Se estrena la película de animación En nombre de la tierra (Chłopi). La adaptación del clásico de la literatura polaca Los campesinos (que es el título original de la película), del Premio Nobel de Literatura Wladyslaw Reymont. En ella, se nos narra la historia de una joven campesina que se casa por obligación con un viejo viudo granjero a pesar de estar enamorada del hijo de éste.
Sus directores, DK Welchman y Hugh Welchman, que son matrimonio, ya dirigieron la espléndida Loving Vincent (2017) y con esto decimos mucho, ya que es su sello, su prodigiosa técnica de animación, la que se repite en esta nueva película, aunque eso sí, aún más sofisticada y perfeccionada. En nombre de la tierra es una película literalmente pintada al óleo, que ha requerido 12 pinturas por segundo, para un total de unos 40.000 óleos, ejecutados por más de 100 pintores. Un esfuerzo técnico y artístico descomunal, más aún después de que yo haya podido ver ‹in situ›, en su preestreno, dos de esos óleos. Cuadros en mayúsculas, de un tamaño, nivel de detalle y calidad pictórica más que notable… y así, hasta 40.000.
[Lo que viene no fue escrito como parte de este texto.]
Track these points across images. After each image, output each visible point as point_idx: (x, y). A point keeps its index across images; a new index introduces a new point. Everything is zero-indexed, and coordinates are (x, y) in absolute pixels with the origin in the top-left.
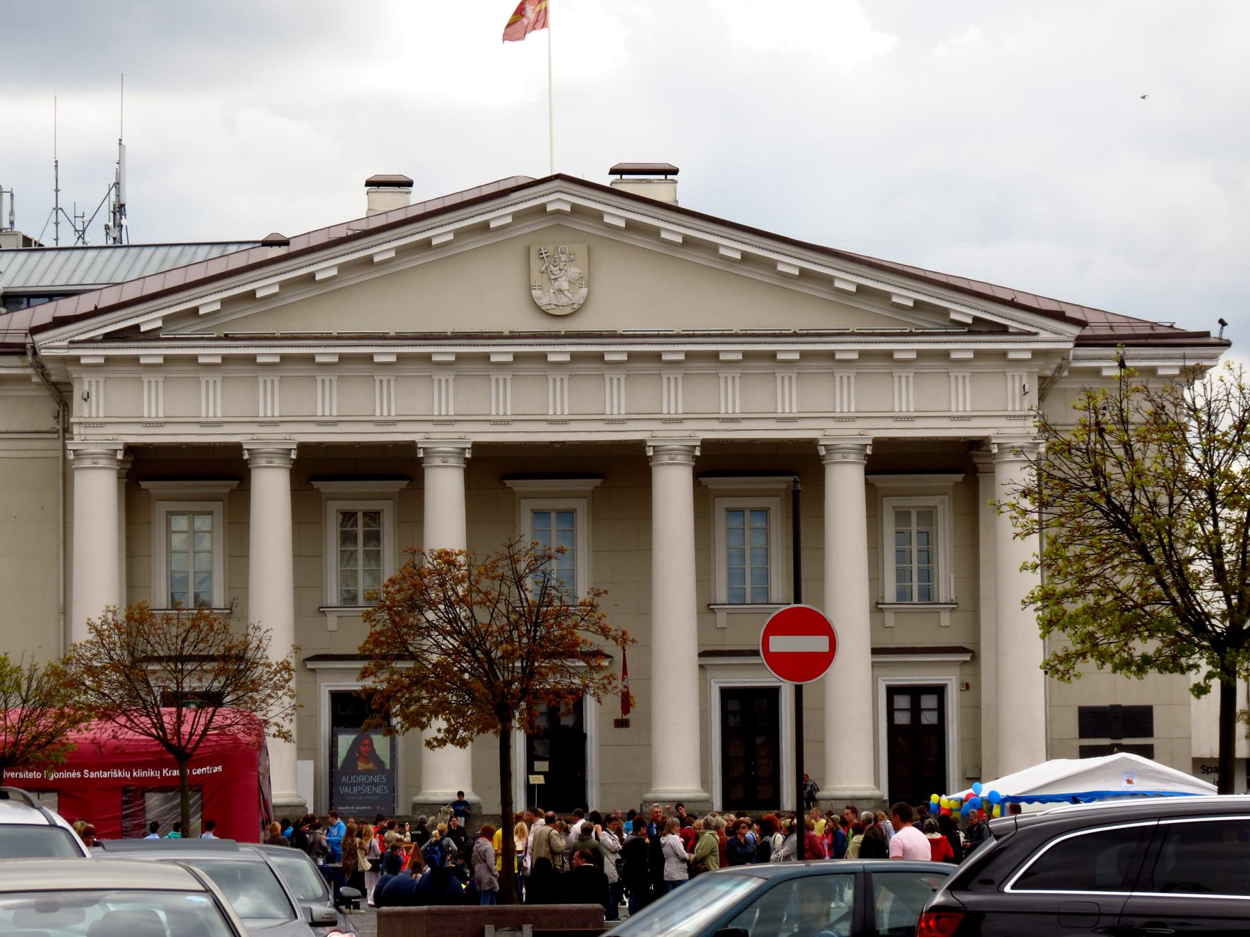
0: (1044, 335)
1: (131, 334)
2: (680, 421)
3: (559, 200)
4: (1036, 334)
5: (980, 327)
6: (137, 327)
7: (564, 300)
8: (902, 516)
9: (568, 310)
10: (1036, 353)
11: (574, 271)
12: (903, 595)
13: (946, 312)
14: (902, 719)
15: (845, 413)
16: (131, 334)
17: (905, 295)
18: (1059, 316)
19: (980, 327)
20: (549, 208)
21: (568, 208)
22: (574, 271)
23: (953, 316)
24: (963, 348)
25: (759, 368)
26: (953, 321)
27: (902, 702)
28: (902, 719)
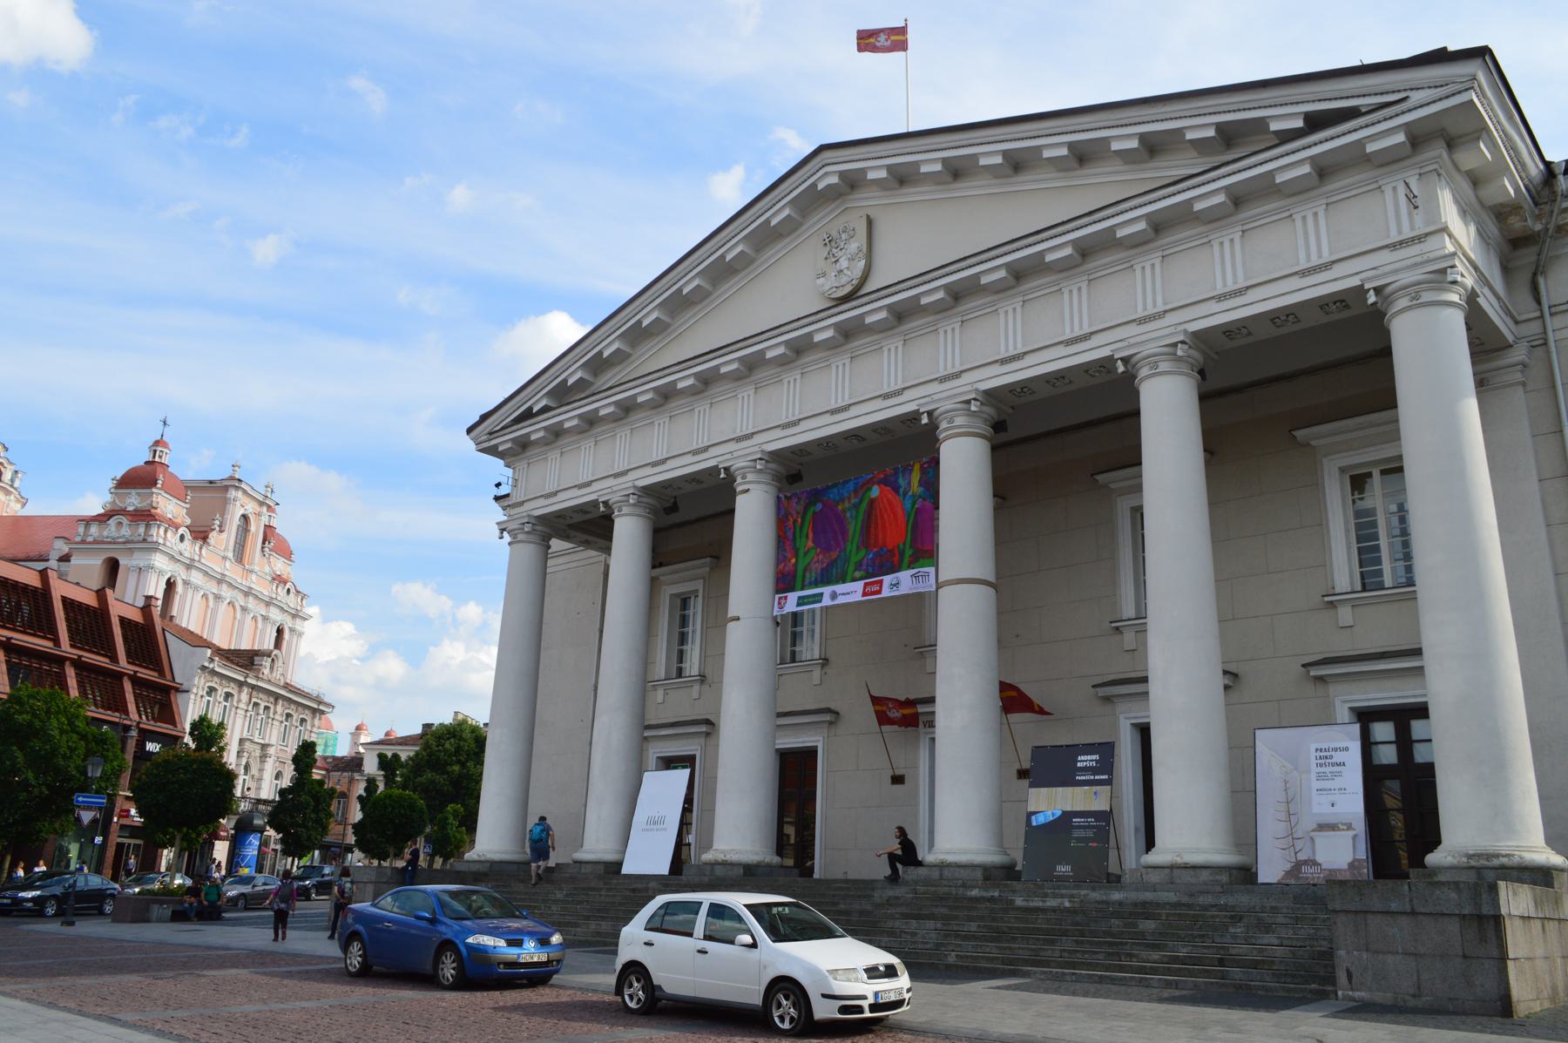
0: (1416, 97)
1: (528, 415)
2: (957, 375)
3: (826, 174)
4: (1406, 98)
5: (1315, 122)
6: (530, 408)
7: (844, 280)
8: (1359, 482)
9: (848, 289)
10: (1418, 138)
11: (853, 247)
12: (1370, 581)
13: (1261, 123)
14: (1387, 755)
15: (1147, 314)
16: (528, 415)
17: (1201, 128)
18: (1440, 57)
19: (1315, 122)
20: (820, 186)
21: (834, 180)
22: (853, 247)
23: (1274, 126)
24: (1291, 164)
25: (1039, 288)
26: (1276, 133)
27: (1383, 731)
28: (1387, 755)
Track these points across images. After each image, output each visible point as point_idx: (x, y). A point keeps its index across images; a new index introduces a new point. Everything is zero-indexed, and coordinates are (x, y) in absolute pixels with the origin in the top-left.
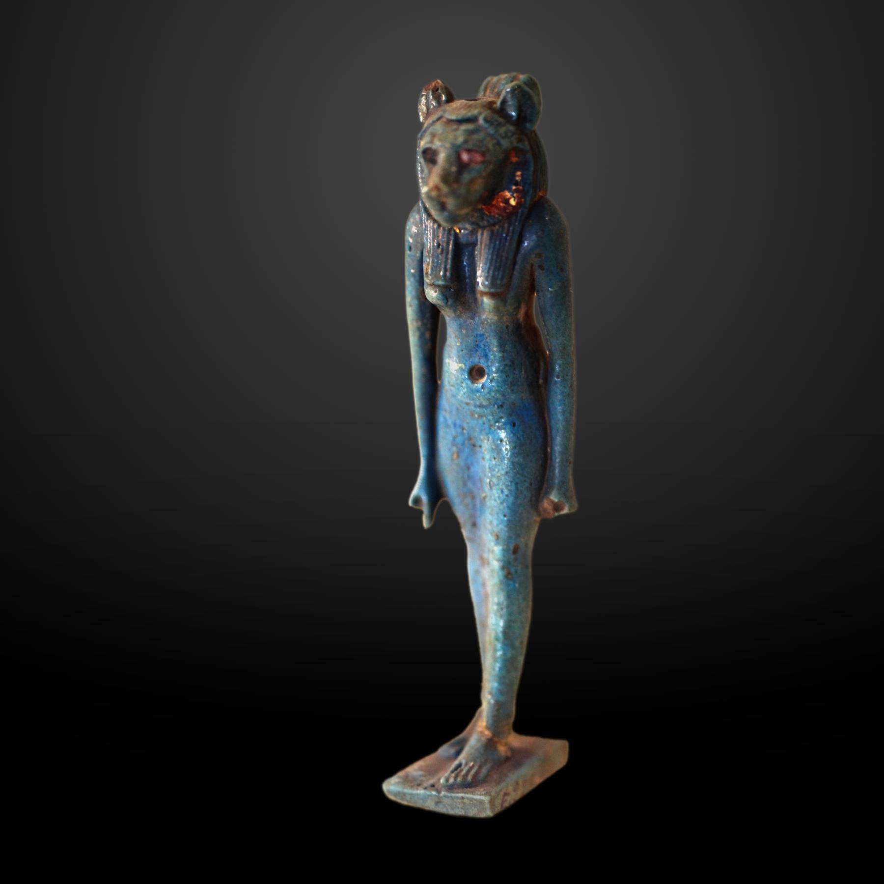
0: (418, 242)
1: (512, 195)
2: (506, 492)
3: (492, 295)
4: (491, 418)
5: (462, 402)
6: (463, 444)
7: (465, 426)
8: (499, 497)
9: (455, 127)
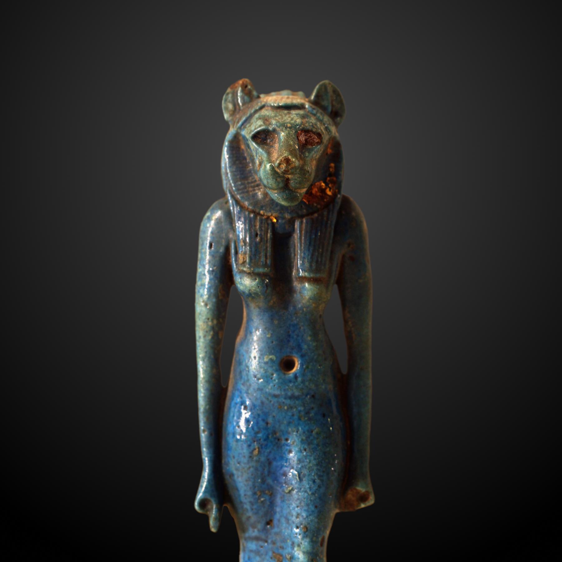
0: (221, 238)
1: (327, 185)
2: (318, 481)
3: (314, 281)
4: (302, 408)
5: (270, 394)
6: (266, 439)
7: (270, 420)
8: (310, 488)
9: (286, 112)
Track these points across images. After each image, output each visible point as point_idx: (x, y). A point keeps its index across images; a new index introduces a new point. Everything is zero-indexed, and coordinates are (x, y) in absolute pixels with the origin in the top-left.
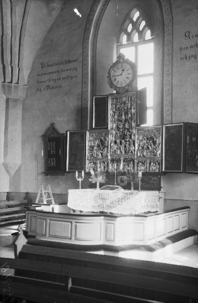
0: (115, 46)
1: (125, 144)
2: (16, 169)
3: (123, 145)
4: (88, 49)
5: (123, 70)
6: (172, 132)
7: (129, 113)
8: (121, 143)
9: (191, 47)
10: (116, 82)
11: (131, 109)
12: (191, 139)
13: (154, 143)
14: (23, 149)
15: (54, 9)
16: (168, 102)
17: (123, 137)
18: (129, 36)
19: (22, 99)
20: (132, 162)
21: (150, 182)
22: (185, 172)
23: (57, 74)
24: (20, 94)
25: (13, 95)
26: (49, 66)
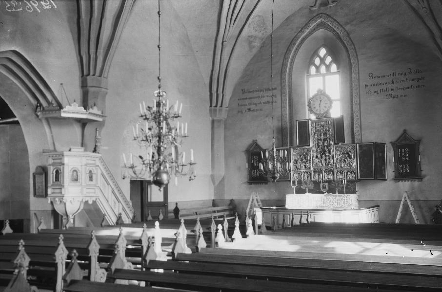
0: (306, 76)
2: (220, 180)
3: (324, 159)
4: (286, 80)
5: (321, 101)
6: (364, 148)
8: (322, 157)
9: (374, 85)
10: (316, 109)
11: (329, 131)
12: (379, 154)
13: (350, 157)
14: (226, 164)
15: (254, 47)
18: (318, 68)
19: (223, 119)
21: (350, 189)
22: (376, 179)
23: (257, 99)
24: (223, 115)
25: (217, 117)
26: (249, 92)
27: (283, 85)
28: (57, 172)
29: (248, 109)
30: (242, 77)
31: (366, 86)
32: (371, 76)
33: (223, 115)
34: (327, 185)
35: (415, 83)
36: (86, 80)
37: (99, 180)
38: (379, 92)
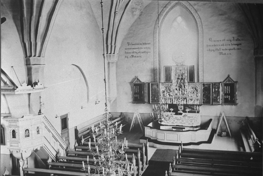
6: (206, 86)
7: (184, 75)
9: (212, 46)
11: (184, 74)
17: (180, 87)
23: (138, 49)
25: (112, 60)
26: (132, 45)
27: (155, 41)
28: (14, 132)
29: (132, 56)
30: (128, 34)
31: (207, 46)
32: (210, 39)
33: (114, 58)
34: (182, 107)
35: (236, 47)
36: (29, 60)
37: (44, 132)
38: (215, 50)
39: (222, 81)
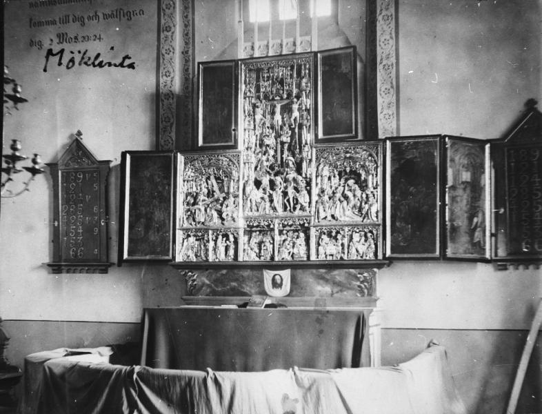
1: (286, 188)
7: (295, 107)
8: (272, 184)
13: (363, 185)
16: (389, 87)
20: (302, 235)
39: (495, 132)
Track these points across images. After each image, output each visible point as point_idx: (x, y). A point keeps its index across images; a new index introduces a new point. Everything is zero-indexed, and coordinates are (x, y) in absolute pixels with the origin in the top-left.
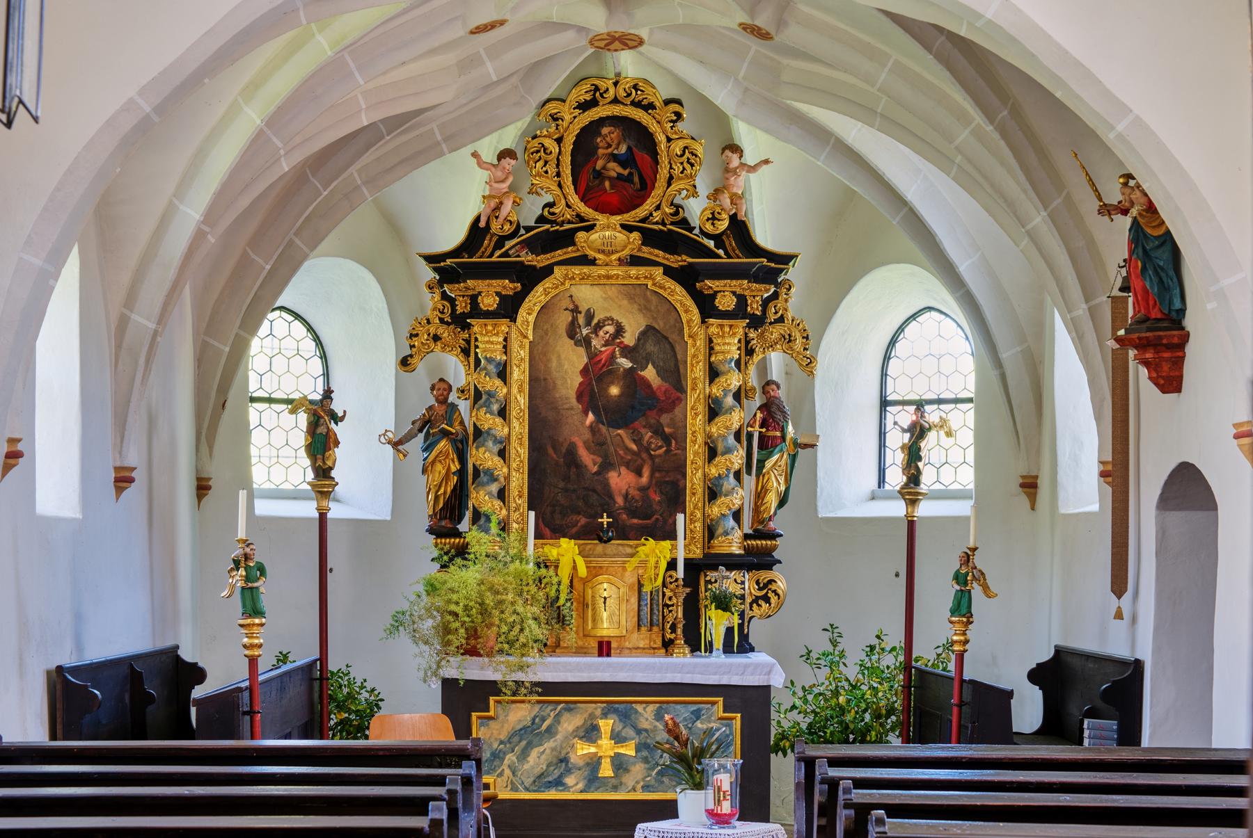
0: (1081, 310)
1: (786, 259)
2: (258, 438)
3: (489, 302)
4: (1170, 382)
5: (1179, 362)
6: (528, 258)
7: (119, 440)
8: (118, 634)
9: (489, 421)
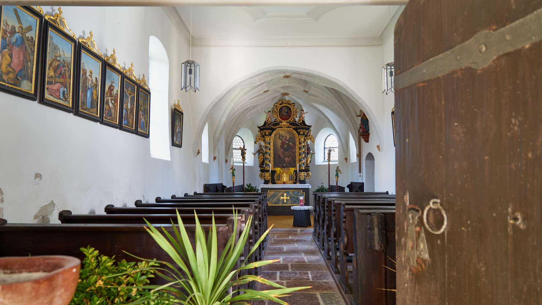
0: (354, 132)
1: (310, 126)
2: (234, 154)
3: (267, 133)
4: (367, 141)
5: (368, 138)
6: (273, 127)
7: (238, 235)
8: (214, 180)
9: (268, 151)
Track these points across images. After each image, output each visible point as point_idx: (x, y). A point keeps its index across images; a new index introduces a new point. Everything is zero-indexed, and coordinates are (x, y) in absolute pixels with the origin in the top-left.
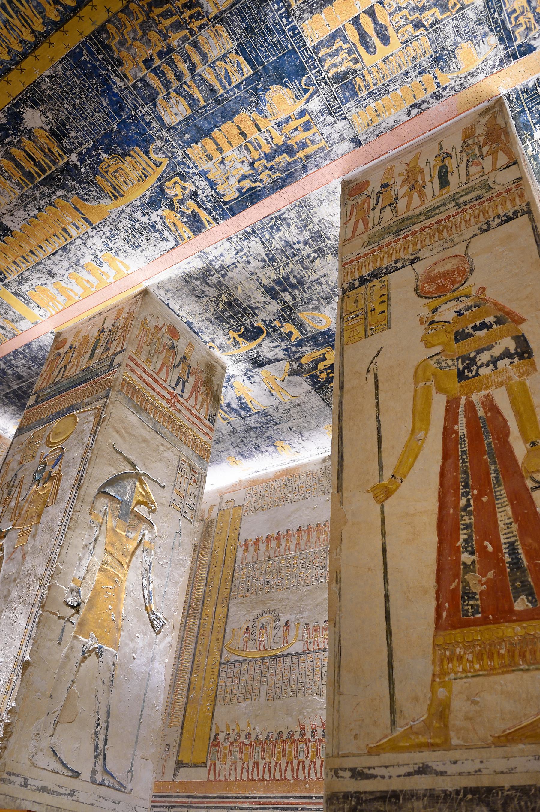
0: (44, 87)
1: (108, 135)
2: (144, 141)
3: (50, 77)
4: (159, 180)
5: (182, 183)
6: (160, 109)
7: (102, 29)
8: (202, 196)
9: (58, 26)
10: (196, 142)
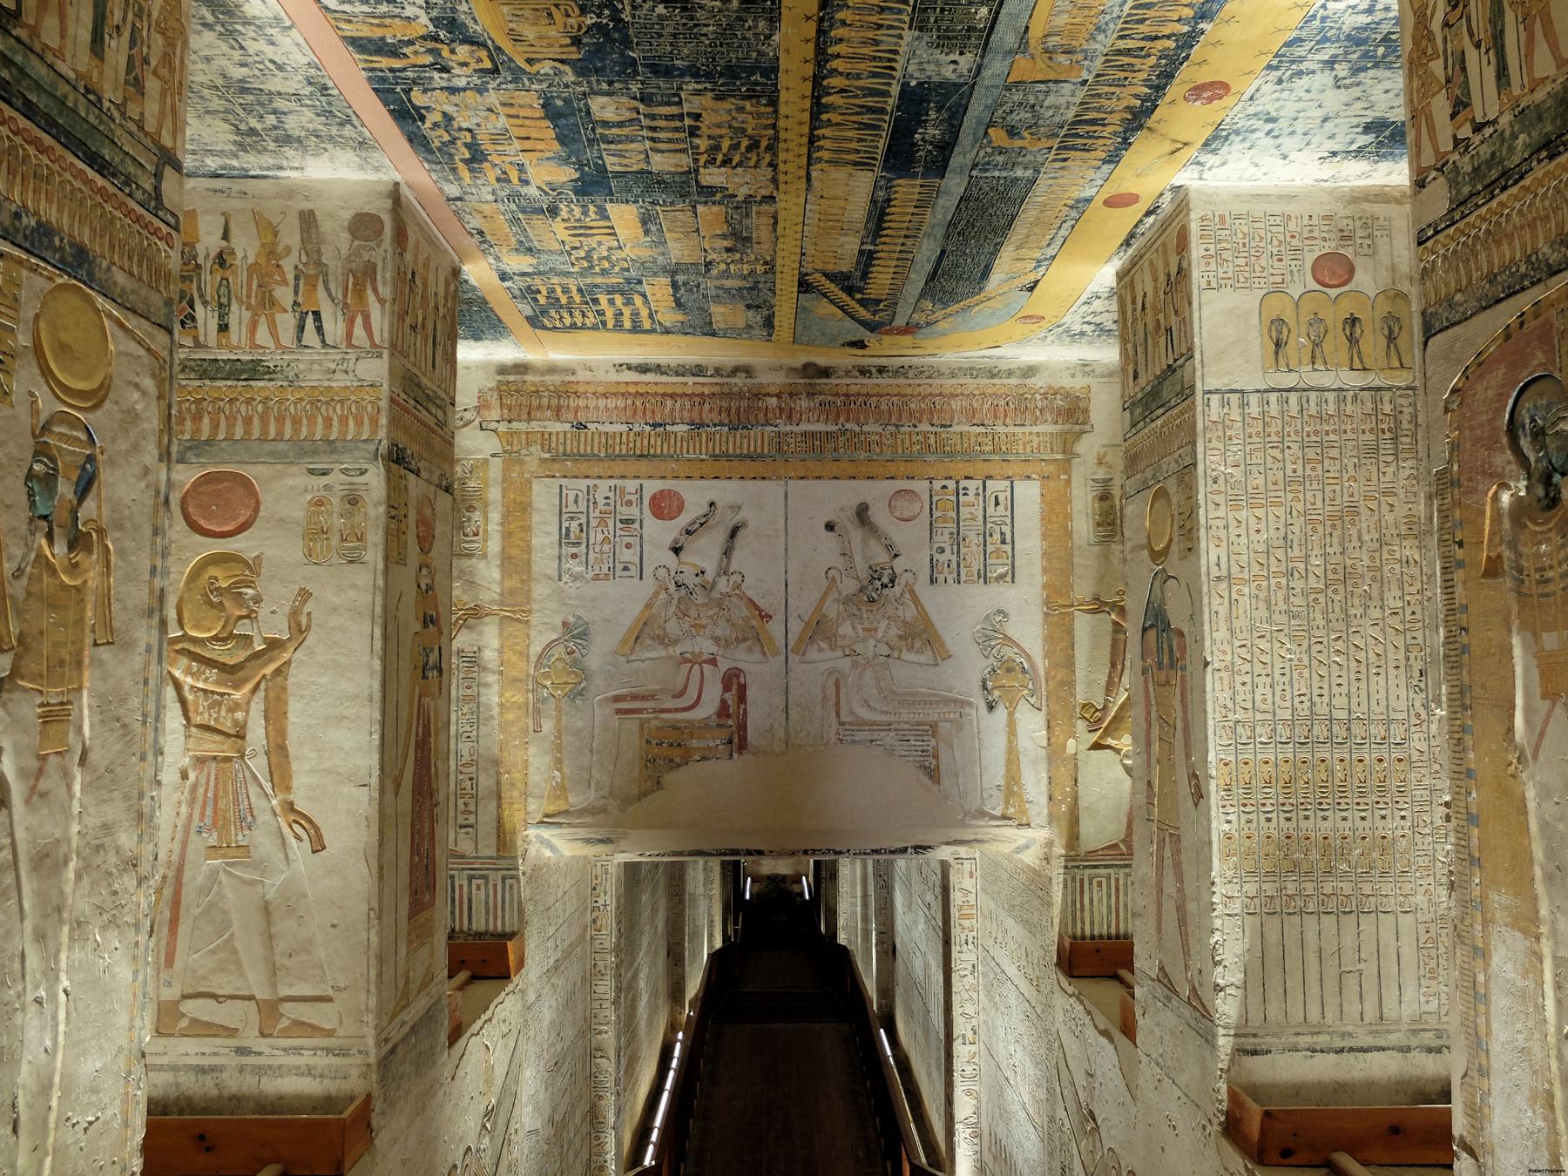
0: (762, 24)
1: (626, 42)
2: (582, 69)
3: (768, 37)
4: (498, 49)
5: (474, 65)
6: (624, 100)
7: (774, 103)
8: (436, 75)
9: (817, 80)
10: (543, 106)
Creo necesaria esta breve introducción técnica por la excepcionalidad y los incomparables resultados visuales y artísticos que provoca la visión de una película concebida de esta manera y que la hace diferente del resto. De hecho, percibido desde el punto de vista de sus directores, parece la mejor forma de plasmar en imágenes una historia como la que nos ocupa. Por un lado, porque se sitúa en el siglo XIX, una época de la que carecemos de testimonios en forma de imagen o fotografía. Toda recreación proviene de la pintura, de los cuadros, y son estos testimonios pictóricos lo único que tenemos como base para documentar una obra de esta época. Por otro lado, el relato está cargado de poética en su descripción del campo, el paisaje y el paso del tiempo a través de las cuatro estaciones del año, pero también en la exposición de las pasiones y de la propia naturaleza humana. Así, es probable que esa sublimación que plantea la obra literaria tenga el mejor formato posible en unas imágenes como las que aquí se presentan.
En mi opinión, el nivel de belleza de la película es apabullante. Uno queda sobrepasado y sobrecogido por una imágenes capaces de emocionar e impresionar por sí solas. Estamos ante una película catedralicia tanto por su forma como por su fondo. Una auténtica preciosidad. Una joya única.
Porque, más allá de la excelencia estética del film, la historia es muy atractiva. Estamos ante un soporte literario de envergadura, ya que aunque la novela de Reymont es poco conocida en España, en Polonia es una obra cumbre de su literatura. Todo un clásico, que cuenta una historia de carácter universal, donde confluyen el amor, la pasión, los celos, la naturaleza, la comunidad, el trabajo en el campo, la violencia, el odio, la envidia, el dinero, la familia… Un compendio de elementos, en cuyo centro está la protagonista, Jagna, pintada sobre la base de la interpretación y el cuerpo de la actriz Kamila Urzedowska. De una belleza y magnetismo muy poderosos. Tanto el personaje como su rostro te dejan un recuerdo imborrable. Una mujer en un contexto muy difícil de discriminación, prácticamente sola e incomprendida por todo un pueblo, a cuya tremenda crónica asistimos con emoción y pavor.
Todo esto, además, cuenta con una base actoral sobresaliente, sobre la que se superponen las pinturas, con una plasmación en imágenes que, lejos de mostrarse estáticas, como podría sugerir una eventual sucesión de cuadros, se nos presentan en términos superlativos en lo que al lenguaje cinematográfico se refiere. Así, vemos unos espectaculares movimientos de cámara, planos secuencia y un dinamismo en escenas como las de la boda, las peleas, los bailes, el mercadillo, etc. que son puro cine, puro arte.
Pero no es solo la imagen, su banda sonora es una auténtica maravilla, toda ella. Una música atemporal, de inspiración medieval, que hunde sus raíces en el misticismo eslavo, interpretada con instrumentos folk y acompañada por unos coros de voces sobrecogedoras. Una música que, lejos de parecer antigua, se nos revela con una gran modernidad.
Es cierto que toda esa mística, esa poesía, esa intensidad en el relato, tiene en algún momento de la segunda mitad de la película algún problema de ritmo, pero en cualquier caso, el resultado del conjunto es tan soberbio, que el global solo puede ser calificado de excelente. En nombre de la tierra no es simplemente una película, ni tan siquiera una gran historia sobre la naturaleza humana, las pasiones o una reflexión sobre lo que la gente puede llegar a hacer en determinadas situaciones; va mucho más allá, es una experiencia artística única, de esas pocas que uno difícilmente va a poder olvidar.